<<<<

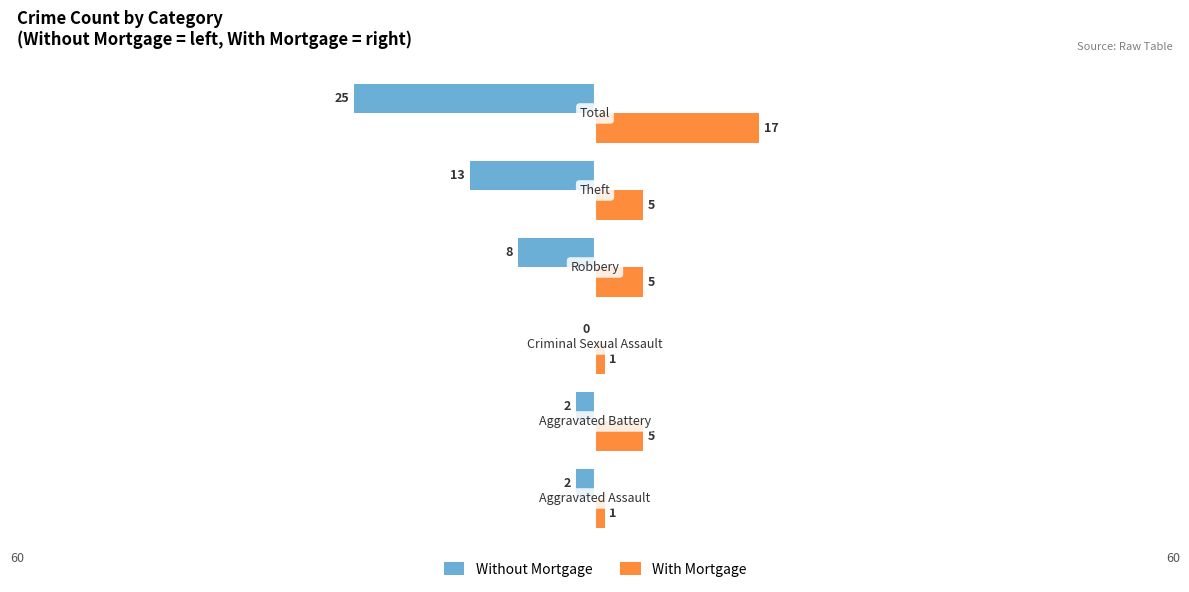

What is the sum of the Without Mortgage values at Total and Aggravated Battery?

-27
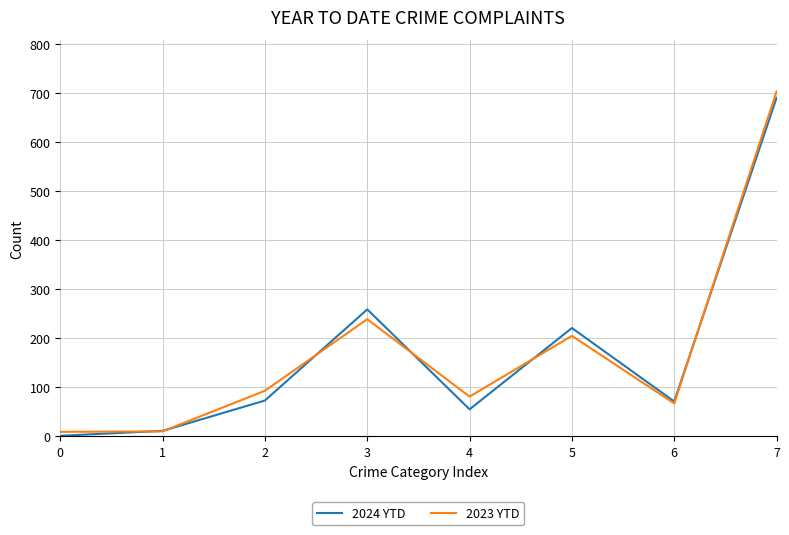

Which series has the largest range (max minus min)?

2023 YTD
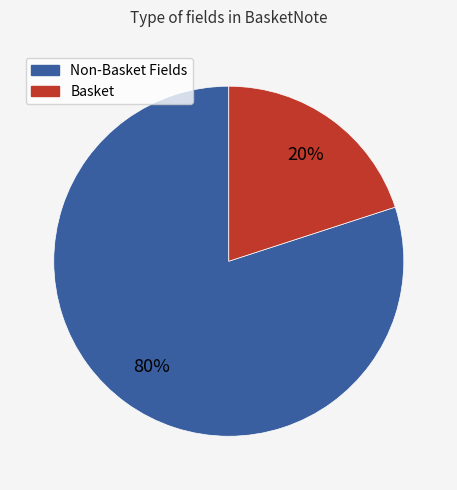

To the nearest percent, what is the average slice percentage?

50%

>>>>

◆ What you need to do:
Write out every item above again word for word, omitting the pictures.

◆ Completed exercise:
What is the sum of the Without Mortgage values at Total and Aggravated Battery?

-27

Which series has the largest range (max minus min)?

2023 YTD

To the nearest percent, what is the average slice percentage?

50%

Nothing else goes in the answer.